Sometimes he would clench his fists and hiss as he looked down at the sleeping tigress. When she started to snore, he would run over in his mind the details of his secret flings. He was proud of having deceived his wife. He would smirk at the breasts that drooped to either side of her ribcage, and cup his hands over them to show how large his latest girlfriend’s breasts were. ‘They’re this big,’ he would whisper, the corners of his eyes wrinkling with glee. ‘She’s got tits this big, and you’ve just got two little ping-pong balls.’

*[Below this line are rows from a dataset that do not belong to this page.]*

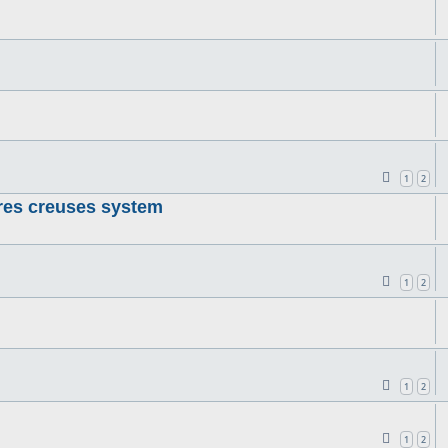
1
2
res creuses system
1
2
1
2
1
2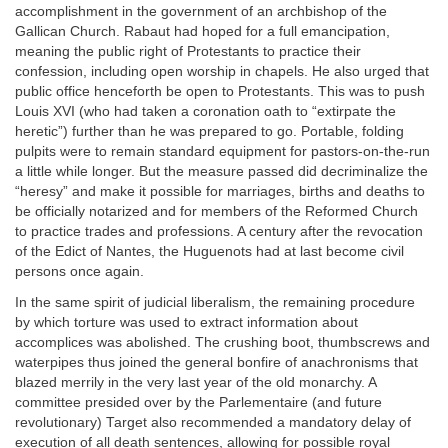
accomplishment in the government of an archbishop of the
Gallican Church. Rabaut had hoped for a full emancipation,
meaning the public right of Protestants to practice their
confession, including open worship in chapels. He also urged that
public office henceforth be open to Protestants. This was to push
Louis XVI (who had taken a coronation oath to “extirpate the
heretic”) further than he was prepared to go. Portable, folding
pulpits were to remain standard equipment for pastors-on-the-run
a little while longer. But the measure passed did decriminalize the
“heresy” and make it possible for marriages, births and deaths to
be officially notarized and for members of the Reformed Church
to practice trades and professions. A century after the revocation
of the Edict of Nantes, the Huguenots had at last become civil
persons once again.
In the same spirit of judicial liberalism, the remaining procedure
by which torture was used to extract information about
accomplices was abolished. The crushing boot, thumbscrews and
waterpipes thus joined the general bonfire of anachronisms that
blazed merrily in the very last year of the old monarchy. A
committee presided over by the Parlementaire (and future
revolutionary) Target also recommended a mandatory delay of
execution of all death sentences, allowing for possible royal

But tonight Old Hep had lost his courage. All he could do was curl up into a ball, and in the dim light stare at the heap of flesh sprawled beside him. Before she fell asleep, the female novelist had warned him she would visit his work unit again the next day. She had already dropped by his department that afternoon, planning to tell Old Hep’s leader about the affair and plead with him not to take the matter any further. She knew that if her father ever got wind of the situation, she and Old Hep would both be finished. But when she walked into Old Hep’s empty office and discovered the huge stack of love letters hidden in his desk (she was able to prise the drawers open quite easily with the aid of an ordinary penknife), she immediately changed her mind. As the scale of his infidelities became clear, her first instinct was to kill him; her second was to spare his life, but ensure it was a miserable one; her third was to kick him out of the house and wipe him from her mind. After she had rejected the first and the third options, she set to work on the second.
She selected twenty or so love letters that displayed some literary skill, and put them aside to use later as material for her novels. She chose another twenty of the more intimate letters hidden in a notebook labelled ‘Compendium of Beauties’ — a pink exercise book with a picture of a house and a mushroom on the cover — swapped the letters around, scrawled ‘return to sender’ on every envelope and posted them back, so that a few days later each woman would receive a letter that another admirer had written to him. She collected all the sentimental letters from love-struck girls who hoped to conquer the editor with their youthful charms, and posted them to the Party committees of their respective work units. She summoned the leader of the People’s Cultural Centre and made him dispatch official letters to the work units of over seventy other women who’d written to her husband, demanding they conduct investigations into their lifestyles. The editorial department was thrown into chaos.